Menu Labeling Legislation

Labeling Education and Nutrition Act [updated bills HR.1398, S.558] (LEAN Act of 2008): A bill proposed in Congress in 2008, and reintroduced in March 2009, that details the rules and regulations regarding nutrition labeling of food offered for sale in food service establishments. If passed, the LEAN act would create a national standard for menu-labeling mandates. The NRA has a nice article about it here.

Menu Education and Labeling Act [S.2784] (MEAL Act of 2007): The precursor to the LEAN act, which would have imposed stricter standards upon restaurants regarding disclosure of nutrition information on restaurant menus. Read more about it here.

Nutrition Labeling and Education Act (NLEA): Enacted in 1994, the NLEA establishes rules and guidelines regarding food labeling. The FDA ensures and monitors compliance. While this Act refers to labels for foods sold in the retail sector, many of its rules apply to restaurant labeling as well. Read the details of the Act here.

Coalition for Responsible Nutrition Information (CRNI): A group of restaurants, industry organizations and companies that believe a uniform national nutrition standard for chain food service establishments will give consumers access to detailed nutrition information that meets their needs. Their mission is to provide consumers with comprehensive nutrition information about the food they consume while dining out, so they are able to make healthy and informed decisions about their nutrition. Visit their web site.

Health Claims

Health Claim: A reference on the label or menu that directly, or by implication, characterizes the relationship of a nutrient or substance to a disease or health related condition. The FDA regulates what can and cannot be claimed for a food. There are two main types of health claims: nutrient content claims, and qualified health claims. Read all about it at the FDA site here.

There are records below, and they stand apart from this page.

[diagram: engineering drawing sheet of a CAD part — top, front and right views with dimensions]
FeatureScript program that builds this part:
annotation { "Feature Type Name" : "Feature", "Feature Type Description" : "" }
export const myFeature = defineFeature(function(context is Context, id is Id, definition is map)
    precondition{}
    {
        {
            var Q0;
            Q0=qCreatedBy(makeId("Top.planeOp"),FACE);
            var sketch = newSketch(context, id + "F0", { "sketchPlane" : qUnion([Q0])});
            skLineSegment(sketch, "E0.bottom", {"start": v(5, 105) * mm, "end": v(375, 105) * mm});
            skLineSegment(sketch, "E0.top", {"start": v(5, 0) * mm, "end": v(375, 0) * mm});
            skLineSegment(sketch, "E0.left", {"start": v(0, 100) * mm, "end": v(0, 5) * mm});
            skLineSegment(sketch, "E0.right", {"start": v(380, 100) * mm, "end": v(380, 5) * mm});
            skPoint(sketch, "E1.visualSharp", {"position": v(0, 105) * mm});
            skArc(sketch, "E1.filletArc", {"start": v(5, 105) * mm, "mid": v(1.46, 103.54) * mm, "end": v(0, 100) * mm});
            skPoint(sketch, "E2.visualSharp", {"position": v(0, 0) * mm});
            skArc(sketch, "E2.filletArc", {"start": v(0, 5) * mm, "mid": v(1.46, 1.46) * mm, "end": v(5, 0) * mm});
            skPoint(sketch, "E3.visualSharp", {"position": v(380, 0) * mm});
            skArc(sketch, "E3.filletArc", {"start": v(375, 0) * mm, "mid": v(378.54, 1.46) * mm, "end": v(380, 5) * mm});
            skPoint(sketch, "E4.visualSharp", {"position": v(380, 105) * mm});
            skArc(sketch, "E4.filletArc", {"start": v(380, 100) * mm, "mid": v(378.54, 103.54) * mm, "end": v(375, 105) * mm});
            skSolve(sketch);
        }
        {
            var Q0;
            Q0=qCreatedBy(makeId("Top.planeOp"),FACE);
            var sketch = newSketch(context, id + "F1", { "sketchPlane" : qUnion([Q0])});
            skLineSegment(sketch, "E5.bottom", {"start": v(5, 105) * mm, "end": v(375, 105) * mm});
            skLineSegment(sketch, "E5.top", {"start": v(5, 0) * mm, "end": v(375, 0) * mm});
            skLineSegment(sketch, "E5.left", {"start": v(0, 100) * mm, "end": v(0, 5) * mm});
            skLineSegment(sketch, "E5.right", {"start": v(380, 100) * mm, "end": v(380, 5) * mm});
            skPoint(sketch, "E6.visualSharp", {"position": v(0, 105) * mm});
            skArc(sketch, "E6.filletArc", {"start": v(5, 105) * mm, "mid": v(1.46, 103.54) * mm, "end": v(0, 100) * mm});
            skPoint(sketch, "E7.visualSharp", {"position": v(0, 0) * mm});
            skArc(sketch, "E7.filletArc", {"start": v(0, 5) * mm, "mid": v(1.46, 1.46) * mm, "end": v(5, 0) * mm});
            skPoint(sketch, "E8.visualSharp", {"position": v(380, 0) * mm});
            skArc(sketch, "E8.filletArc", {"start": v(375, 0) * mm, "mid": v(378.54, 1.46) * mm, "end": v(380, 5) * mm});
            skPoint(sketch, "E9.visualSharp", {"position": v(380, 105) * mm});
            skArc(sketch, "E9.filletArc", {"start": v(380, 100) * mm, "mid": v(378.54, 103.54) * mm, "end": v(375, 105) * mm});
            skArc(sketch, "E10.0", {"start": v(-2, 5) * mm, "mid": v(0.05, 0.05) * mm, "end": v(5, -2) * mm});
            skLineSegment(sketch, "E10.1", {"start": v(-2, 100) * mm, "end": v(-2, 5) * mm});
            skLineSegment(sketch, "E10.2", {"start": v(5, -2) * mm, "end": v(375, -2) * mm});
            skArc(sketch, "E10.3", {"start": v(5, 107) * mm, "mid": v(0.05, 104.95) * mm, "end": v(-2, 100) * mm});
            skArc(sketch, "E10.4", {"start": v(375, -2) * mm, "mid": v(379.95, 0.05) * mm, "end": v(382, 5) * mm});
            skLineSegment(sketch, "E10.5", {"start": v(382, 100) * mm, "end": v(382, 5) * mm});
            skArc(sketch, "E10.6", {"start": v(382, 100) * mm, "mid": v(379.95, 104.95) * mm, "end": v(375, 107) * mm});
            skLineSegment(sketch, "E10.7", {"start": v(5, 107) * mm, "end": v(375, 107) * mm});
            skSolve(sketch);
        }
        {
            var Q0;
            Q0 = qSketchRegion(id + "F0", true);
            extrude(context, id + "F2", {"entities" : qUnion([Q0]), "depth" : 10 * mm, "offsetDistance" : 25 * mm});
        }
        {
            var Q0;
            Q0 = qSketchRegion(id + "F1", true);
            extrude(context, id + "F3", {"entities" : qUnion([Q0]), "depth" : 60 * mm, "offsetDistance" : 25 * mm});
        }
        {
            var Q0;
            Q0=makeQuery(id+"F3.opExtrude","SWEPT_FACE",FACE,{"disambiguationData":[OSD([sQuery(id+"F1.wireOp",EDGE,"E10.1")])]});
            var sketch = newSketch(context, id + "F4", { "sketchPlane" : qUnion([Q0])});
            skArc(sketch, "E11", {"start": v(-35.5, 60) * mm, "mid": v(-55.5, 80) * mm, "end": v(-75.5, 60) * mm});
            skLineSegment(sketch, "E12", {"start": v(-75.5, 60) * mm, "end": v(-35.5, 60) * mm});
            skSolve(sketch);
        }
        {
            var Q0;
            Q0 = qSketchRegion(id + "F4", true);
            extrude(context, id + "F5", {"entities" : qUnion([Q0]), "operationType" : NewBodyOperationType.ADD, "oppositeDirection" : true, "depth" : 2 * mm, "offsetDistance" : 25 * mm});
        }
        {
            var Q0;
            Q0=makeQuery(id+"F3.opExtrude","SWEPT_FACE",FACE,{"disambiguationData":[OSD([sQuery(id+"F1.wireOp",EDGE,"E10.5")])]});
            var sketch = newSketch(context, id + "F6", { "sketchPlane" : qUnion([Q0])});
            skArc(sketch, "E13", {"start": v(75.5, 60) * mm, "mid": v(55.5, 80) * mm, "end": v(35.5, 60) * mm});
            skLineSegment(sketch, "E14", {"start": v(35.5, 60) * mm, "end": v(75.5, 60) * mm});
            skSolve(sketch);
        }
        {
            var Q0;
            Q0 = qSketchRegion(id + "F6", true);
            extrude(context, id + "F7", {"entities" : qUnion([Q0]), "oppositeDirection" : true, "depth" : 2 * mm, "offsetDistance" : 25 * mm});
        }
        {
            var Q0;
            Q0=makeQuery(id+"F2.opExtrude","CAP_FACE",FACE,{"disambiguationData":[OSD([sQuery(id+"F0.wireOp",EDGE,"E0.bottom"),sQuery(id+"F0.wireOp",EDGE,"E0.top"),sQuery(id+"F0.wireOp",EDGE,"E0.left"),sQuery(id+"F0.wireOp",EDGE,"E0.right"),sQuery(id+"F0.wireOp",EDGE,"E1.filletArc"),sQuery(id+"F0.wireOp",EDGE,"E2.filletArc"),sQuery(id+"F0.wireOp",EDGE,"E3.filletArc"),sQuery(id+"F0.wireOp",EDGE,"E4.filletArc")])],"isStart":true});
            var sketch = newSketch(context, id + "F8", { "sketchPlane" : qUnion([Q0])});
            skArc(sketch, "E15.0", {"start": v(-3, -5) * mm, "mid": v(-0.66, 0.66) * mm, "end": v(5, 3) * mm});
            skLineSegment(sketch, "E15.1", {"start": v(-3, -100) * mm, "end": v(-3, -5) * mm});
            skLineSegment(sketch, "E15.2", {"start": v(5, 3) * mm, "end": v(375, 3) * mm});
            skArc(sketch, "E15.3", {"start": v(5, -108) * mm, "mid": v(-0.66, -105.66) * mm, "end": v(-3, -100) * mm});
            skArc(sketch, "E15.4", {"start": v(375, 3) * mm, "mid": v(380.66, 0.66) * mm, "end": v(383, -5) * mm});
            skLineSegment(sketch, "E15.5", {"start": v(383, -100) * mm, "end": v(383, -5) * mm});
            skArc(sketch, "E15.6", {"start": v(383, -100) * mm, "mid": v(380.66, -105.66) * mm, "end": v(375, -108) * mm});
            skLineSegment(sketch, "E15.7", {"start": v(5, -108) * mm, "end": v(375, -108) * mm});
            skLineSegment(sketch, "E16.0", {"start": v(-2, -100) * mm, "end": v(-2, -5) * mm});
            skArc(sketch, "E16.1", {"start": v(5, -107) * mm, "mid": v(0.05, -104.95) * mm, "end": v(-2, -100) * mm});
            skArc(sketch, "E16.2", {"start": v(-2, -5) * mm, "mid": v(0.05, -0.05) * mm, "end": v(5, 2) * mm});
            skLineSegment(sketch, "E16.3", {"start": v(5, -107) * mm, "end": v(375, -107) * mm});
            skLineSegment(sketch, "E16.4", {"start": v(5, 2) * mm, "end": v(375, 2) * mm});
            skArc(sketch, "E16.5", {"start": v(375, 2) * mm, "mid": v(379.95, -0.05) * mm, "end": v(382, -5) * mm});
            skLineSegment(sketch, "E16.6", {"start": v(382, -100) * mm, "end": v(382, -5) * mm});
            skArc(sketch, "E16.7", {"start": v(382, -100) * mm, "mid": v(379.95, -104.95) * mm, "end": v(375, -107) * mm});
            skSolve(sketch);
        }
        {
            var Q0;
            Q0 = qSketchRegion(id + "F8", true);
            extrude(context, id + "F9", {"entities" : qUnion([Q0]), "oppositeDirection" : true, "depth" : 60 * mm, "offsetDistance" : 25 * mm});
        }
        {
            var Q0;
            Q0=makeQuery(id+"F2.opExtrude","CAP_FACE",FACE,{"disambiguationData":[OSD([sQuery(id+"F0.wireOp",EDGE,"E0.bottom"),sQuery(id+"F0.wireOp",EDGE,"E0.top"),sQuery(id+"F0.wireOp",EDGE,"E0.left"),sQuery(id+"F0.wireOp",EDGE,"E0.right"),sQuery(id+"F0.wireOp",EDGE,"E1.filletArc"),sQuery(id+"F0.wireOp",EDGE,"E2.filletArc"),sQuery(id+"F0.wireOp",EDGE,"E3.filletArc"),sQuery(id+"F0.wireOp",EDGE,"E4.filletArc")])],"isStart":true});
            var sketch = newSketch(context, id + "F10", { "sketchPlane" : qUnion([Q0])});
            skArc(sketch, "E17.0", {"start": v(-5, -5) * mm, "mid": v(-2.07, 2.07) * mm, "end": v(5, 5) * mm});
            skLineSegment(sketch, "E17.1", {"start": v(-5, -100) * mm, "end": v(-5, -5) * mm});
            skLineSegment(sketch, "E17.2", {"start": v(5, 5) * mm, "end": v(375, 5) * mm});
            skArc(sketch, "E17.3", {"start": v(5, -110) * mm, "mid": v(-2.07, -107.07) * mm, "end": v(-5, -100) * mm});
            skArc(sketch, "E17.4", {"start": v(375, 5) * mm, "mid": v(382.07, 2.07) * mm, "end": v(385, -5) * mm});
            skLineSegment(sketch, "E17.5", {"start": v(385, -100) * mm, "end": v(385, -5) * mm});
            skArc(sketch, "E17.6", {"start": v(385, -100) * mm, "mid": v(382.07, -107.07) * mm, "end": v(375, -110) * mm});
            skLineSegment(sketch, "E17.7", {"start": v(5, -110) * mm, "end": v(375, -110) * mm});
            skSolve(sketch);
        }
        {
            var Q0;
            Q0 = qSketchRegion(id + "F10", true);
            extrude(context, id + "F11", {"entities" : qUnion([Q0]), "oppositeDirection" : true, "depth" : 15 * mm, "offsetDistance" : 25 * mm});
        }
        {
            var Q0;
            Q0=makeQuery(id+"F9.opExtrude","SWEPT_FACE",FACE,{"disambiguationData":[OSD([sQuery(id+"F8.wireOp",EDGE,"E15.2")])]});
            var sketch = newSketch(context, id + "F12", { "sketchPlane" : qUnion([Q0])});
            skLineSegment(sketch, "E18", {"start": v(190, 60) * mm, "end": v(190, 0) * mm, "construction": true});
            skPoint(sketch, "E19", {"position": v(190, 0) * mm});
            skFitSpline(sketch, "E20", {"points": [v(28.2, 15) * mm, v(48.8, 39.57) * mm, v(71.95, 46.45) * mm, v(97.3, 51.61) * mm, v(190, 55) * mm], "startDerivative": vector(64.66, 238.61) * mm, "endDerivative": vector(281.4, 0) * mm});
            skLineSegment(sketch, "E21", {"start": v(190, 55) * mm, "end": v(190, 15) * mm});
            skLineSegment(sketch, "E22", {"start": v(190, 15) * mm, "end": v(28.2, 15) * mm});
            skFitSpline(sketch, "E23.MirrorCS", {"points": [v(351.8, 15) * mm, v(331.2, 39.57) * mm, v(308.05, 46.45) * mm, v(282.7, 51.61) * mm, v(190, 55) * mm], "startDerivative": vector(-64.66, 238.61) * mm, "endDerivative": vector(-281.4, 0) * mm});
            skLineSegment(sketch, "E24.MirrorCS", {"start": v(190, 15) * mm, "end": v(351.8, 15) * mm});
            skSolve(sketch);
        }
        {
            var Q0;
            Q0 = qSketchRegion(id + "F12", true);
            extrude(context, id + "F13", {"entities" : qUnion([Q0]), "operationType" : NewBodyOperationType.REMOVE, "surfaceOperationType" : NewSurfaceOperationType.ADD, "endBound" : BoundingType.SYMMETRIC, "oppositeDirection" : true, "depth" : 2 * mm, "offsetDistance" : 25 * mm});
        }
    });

Nutrient Content Claim: A health claim that refers to a level or range of a nutrient in a food. An example would be, "low in fat." For a chart on the rules, visit this FDA page.

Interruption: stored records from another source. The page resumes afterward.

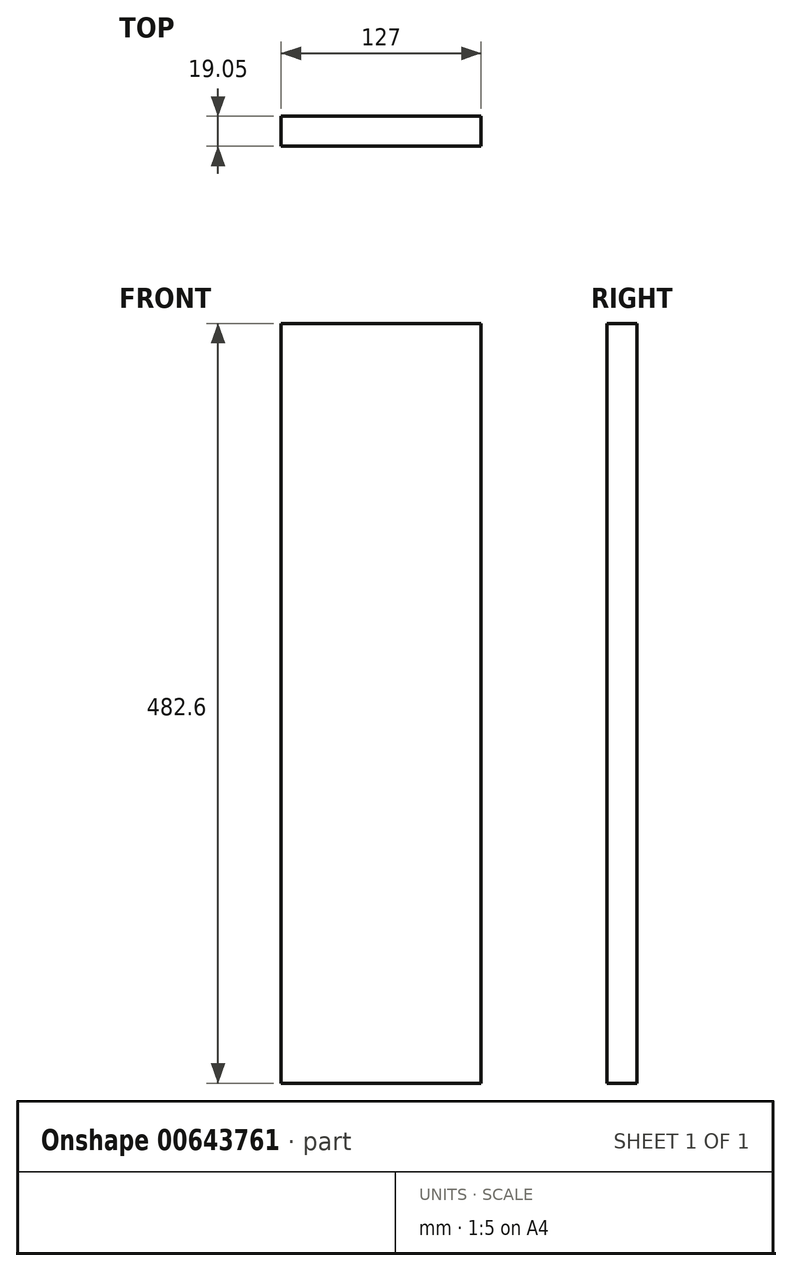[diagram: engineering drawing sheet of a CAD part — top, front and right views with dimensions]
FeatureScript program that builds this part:
annotation { "Feature Type Name" : "Feature", "Feature Type Description" : "" }
export const myFeature = defineFeature(function(context is Context, id is Id, definition is map)
    precondition{}
    {
        {
            var Q0;
            Q0=qCreatedBy(makeId("Front.planeOp"),FACE);
            var sketch = newSketch(context, id + "F0", { "sketchPlane" : qUnion([Q0])});
            skLineSegment(sketch, "E0.bottom", {"start": v(0, 0) * mm, "end": v(127, 0) * mm});
            skLineSegment(sketch, "E0.top", {"start": v(0, 482.6) * mm, "end": v(127, 482.6) * mm});
            skLineSegment(sketch, "E0.left", {"start": v(0, 0) * mm, "end": v(0, 482.6) * mm});
            skLineSegment(sketch, "E0.right", {"start": v(127, 0) * mm, "end": v(127, 482.6) * mm});
            skSolve(sketch);
        }
        {
            var Q0;
            Q0=makeQuery(id+"F0.imprint","IMPRINT",FACE,{"disambiguationData":[TD([[makeQuery(id+"F0.imprint","IMPRINT",EDGE,{"derivedFrom":sQuery(id+"F0.wireOp",EDGE,"E0.bottom")}),1.0]])]});
            extrude(context, id + "F1", {"entities" : qUnion([Q0]), "depth" : 19.05 * mm, "offsetDistance" : 25.4 * mm});
        }
    });
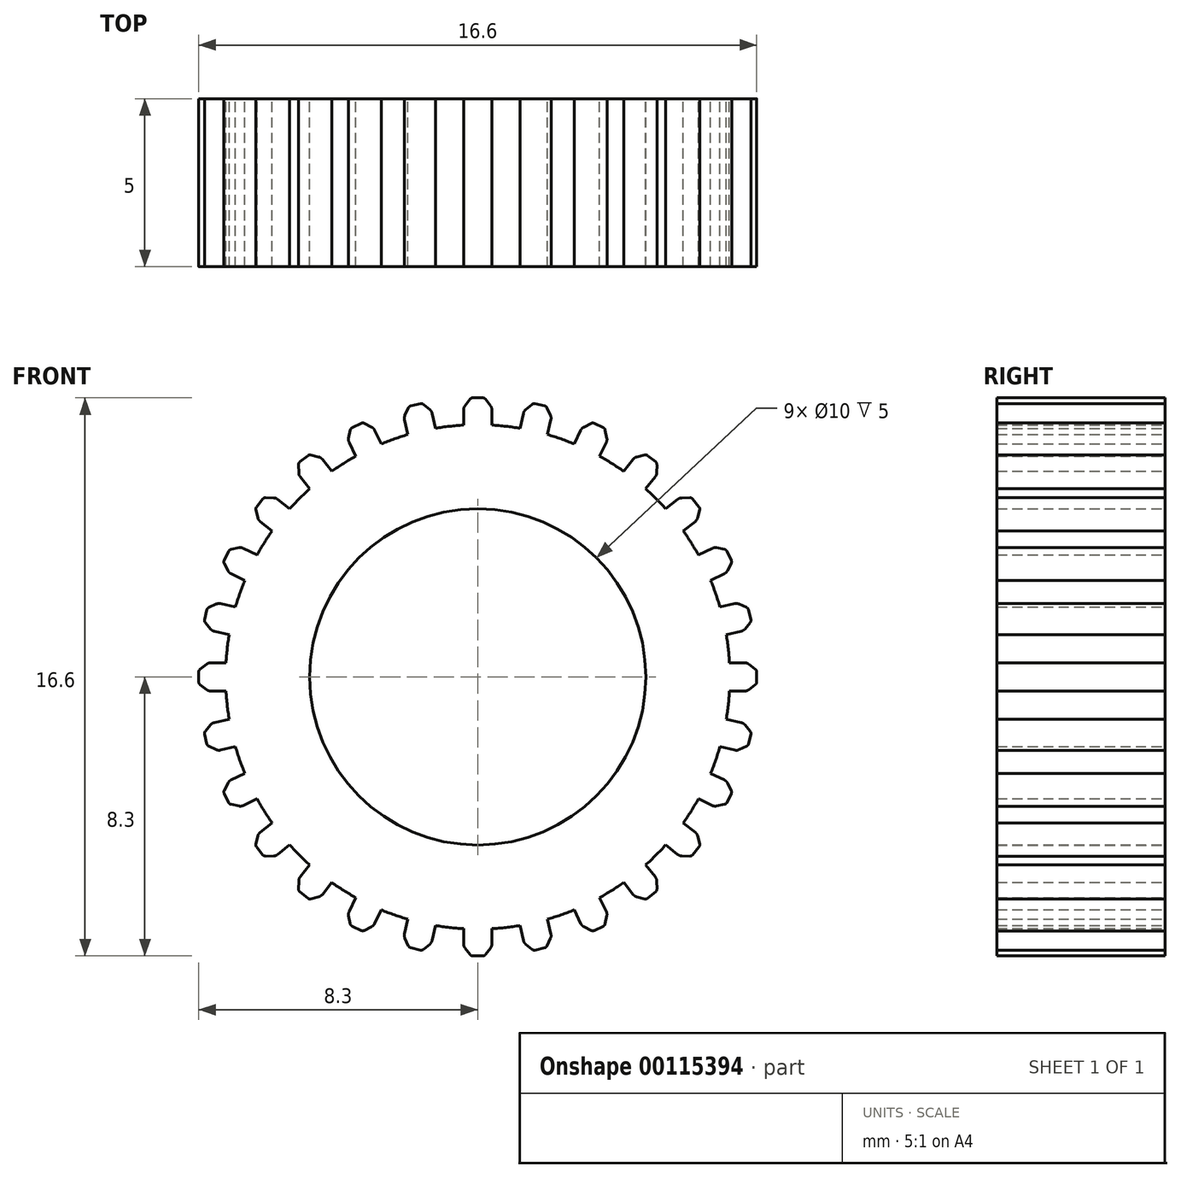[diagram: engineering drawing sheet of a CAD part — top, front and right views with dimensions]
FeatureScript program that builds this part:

Qualified Health Claim: A health claim that includes both a reference to a nutrient or substance, and a reference to a disease or health related condition. An example would be expressing a relationship between fat and cancer risk. For a chart on the rules, visit this FDA page.

Implied Health Claim: A type of nutrient content claim that includes symbols or other less direct claims. And example would be to use a heart symbol (to designate "Heart Healthy") next to menu items that meet the criteria for Low Fat. These types of claims are the most useful to restaurants. The FDA outlines the rules on implied claims here.